Мать дрожащими руками налила молока. Немец даже предложил за него деньги. Посмотрел на печь, где малолетки никак не могли унять рев. Вытер глаза, возможно, вспомнил своих детей… И посоветовал маме:
— Пускай соседи подпишут бумагу, что твой муж не в партизанах, а мобилизован на фронт. И отвези ее в комендатуру…
И жена партизана с подписями сельчан пошла в логово врага… Вернулась измученная, но очень довольная. В комендатуре как раз дежурил Шульц, до войны работавший в соседней деревне кузнецом. Добросовестный, общительный немец был близко знаком с нашей семьей. Конечно же, он знал, где находится отец. Но сказал маме: хорошо, что ты меня застала, я уже собрался сдавать смену, все документы, компрометирующие Адама, я уничтожу.

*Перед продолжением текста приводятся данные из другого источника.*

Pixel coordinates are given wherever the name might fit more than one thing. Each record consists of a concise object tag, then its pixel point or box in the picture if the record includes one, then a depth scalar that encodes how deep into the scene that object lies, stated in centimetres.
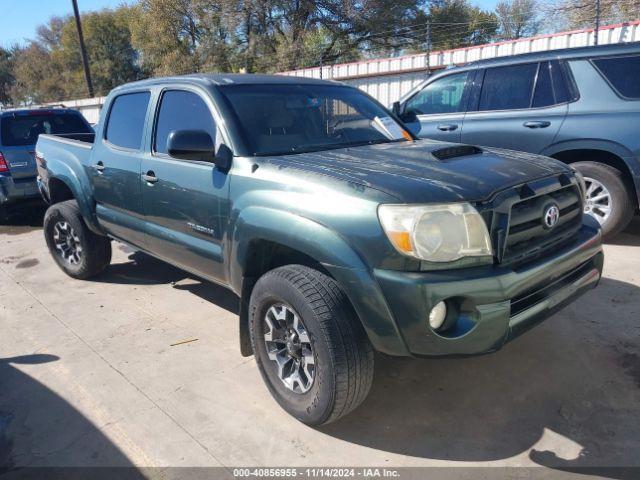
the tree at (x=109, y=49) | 4506
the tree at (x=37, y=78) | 5316
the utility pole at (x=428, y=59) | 1245
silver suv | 498
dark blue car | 741
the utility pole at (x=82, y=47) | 2402
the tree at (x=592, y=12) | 1900
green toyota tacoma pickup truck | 234
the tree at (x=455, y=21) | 2311
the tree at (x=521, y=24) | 2041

Так во время гитлеровской оккупации два немца спасли нашу семью от кровавых рук местного садиста. Настоящие гуманисты, остающиеся людьми при любой власти, к счастью, есть среди всех народов…
* * *
Р.S. После войны Адам Быченя многие годы руководил колхозом «Новый мир». Лопатами и топорами сельчане осушили окрестные болота. Торфяники, превращенные в луга, пашни, платили людям щедрыми урожаями. Колхоз гремел на всю Минщину. За возделывание кок-сагыза, источника каучука для производства резины, многие колхозники были отмечены государственными наградами. Отцу вручили орден Трудового Красного Знамени. Такой же орден получила и его дочь, Ефросинья Кучинская, достигавшая в родном колхозе рекордных надоев.
Логвина Долматовича, державшего в страхе мирных жителей района и не раз ускользавшего от справедливой кары, партизаны все же уничтожили. На телеге возили по деревням труп предателя, показывая крестьянам: этот неказистый рябой изверг больше не будет проливать кровь невинных людей и сеять смерть. Потом повесили за ноги на березе. Сняв его, гитлеровцы устроили в Слуцке пышные похороны, поставили памятник «борцу против большевизма, за свободу». Когда оккупантов изгнали, партизаны взорвали это захоронение. Чтобы и следа не осталось…
Родная земля воздала каждому по заслугам.